By Michael James Barton
Ever wonder what ozone smells like? According to Smithsonian Magazine, it’s “the sweet, fresh, powerfully evocative smell of fresh rain.”
That familiar scent is a combination of plant oils, bacteria, and ozone. But when highly concentrated, it can actually be a pollutant. That’s why the United States has been working to reduce “ground level” ozone for decades.
But the Environmental Protection Agency refuses to write implementation guidelines for its last ozone regulations, which it released in 2008. And instead of clarifying what actions it expects states to follow, the EPA has introduced new regulations that could permanently handicap American businesses and undercut the country’s incremental economic recovery.
Strange that the EPA has time to write more regulations on ground ozone but not the time to implement existing regulations on the exact same matter.
Major precursors of ozone production are industrial emissions, electrical providers, vehicle emissions, gasoline vapors, and chemical solvents. Ozone molecules close to the earth’s surface can contribute to smog and can cause serious health problems, chiefly lung damage.
Ozone emissions are notoriously difficult to control. Indeed, the United States is still struggling to lower emissions to meet the ozone standard the EPA put in place in 2008.
However, the EPA is determined to curb ozone emissions still further before even knowing the results of the 2008 regulations that await implementation. The agency recently proposed new regulations that would lower the amount of ozone permitted in ground-level air from 75 parts per billion (ppb) down to between 65 ppb to 70 ppb.
The cost of this rule change to energy producers will be astronomical. The EPA itself concedes that the compliance will cost upwards of $15 billion a year.
And that might be an understatement. A study by the National Association of Manufacturers found that this ozone regulation would cut U.S. GDP by $1.7 trillion from 2017 to 2040, or about $140 billion a year. Researchers also found that it would destroy nearly 1.4 million jobs annually.
Already, the average manufacturer pays about $35,000 in regulatory compliance costs per employee per year. These added costs would be a huge new hit.

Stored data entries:
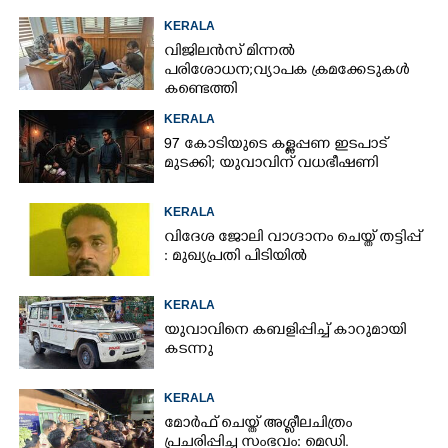
KERALA
വിജിലൻസ് മിന്നൽ
പരിശോധന; വ്യാപക ക്രമക്കേടുകൾ
കണ്ടെത്തി
KERALA
97 കോടിയുടെ കള്ളപ്പണ ഇടപാട്
മുടക്കി; യുവാവിന് വധഭീഷണി
KERALA
വിദേശ ജോലി വാഗ്ദാനം ചെയ്ത് തട്ടിപ്പ്
: മുഖ്യപ്രതി പിടിയിൽ
KERALA
യുവാവിനെ കബളിപ്പിച്ച് കാറുമായി
കടന്നു
KERALA
മോർഫ് ചെയ്ത് അശ്ലീലചിത്രം
പ്രചരിപ്പിച്ച സംഭവം: മെഡി.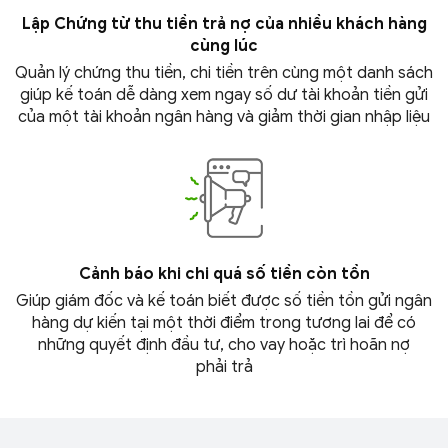
Lập Chứng từ thu tiền trả nợ của nhiều khách hàng
cùng lúc
Quản lý chứng thu tiền, chi tiền trên cùng một danh sách
giúp kế toán dễ dàng xem ngay số dư tài khoản tiền gửi
của một tài khoản ngân hàng và giảm thời gian
nhập liệu
Cảnh báo khi chi quá số tiền
còn tồn
Giúp giám đốc và kế toán biết được số tiền tồn gửi ngân
hàng dự kiến tại một thời điểm trong tương lai để có
những quyết định đầu tư, cho vay hoặc trì hoãn nợ
phải trả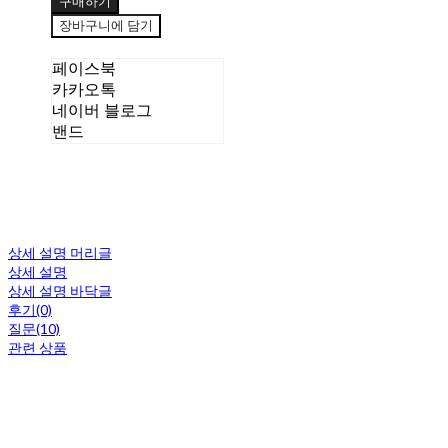
구매하기
장바구니에 담기
페이스북
카카오톡
네이버 블로그
밴드
상세 설명 머리글
상세 설명
상세 설명 바닥글
후기(0)
질문(10)
관련 상품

• Questions on the material:
a: Answer these questions using the article on ozone regulation.
(i) How many parts per billion of ozone in ground-level air does the current limit allow?
(ii) How much does the EPA itself concede that compliance will cost each year?
(iii) How much does the average manufacturer already pay in regulatory compliance costs per employee per year?
b: Translate this sentence from the article on ozone regulation into Spanish: "Ozone molecules close to the earth’s surface can contribute to smog and can cause serious health problems, chiefly lung damage."
c: Quote the article on ozone regulation word for word, starting with "However, the EPA" and going on through "million jobs annually.".

• Answers to the exercise:
a:
(i) 75 parts per billion.
(ii) Upwards of $15 billion a year.
(iii) About $35,000.

b: Las moléculas de ozono cercanas a la superficie terrestre pueden contribuir al smog y pueden causar graves problemas de salud, principalmente daño pulmonar.

c:
However, the EPA is determined to curb ozone emissions still further before even knowing the results of the 2008 regulations that await implementation. The agency recently proposed new regulations that would lower the amount of ozone permitted in ground-level air from 75 parts per billion (ppb) down to between 65 ppb to 70 ppb.
The cost of this rule change to energy producers will be astronomical. The EPA itself concedes that the compliance will cost upwards of $15 billion a year.
And that might be an understatement. A study by the National Association of Manufacturers found that this ozone regulation would cut U.S. GDP by $1.7 trillion from 2017 to 2040, or about $140 billion a year. Researchers also found that it would destroy nearly 1.4 million jobs annually.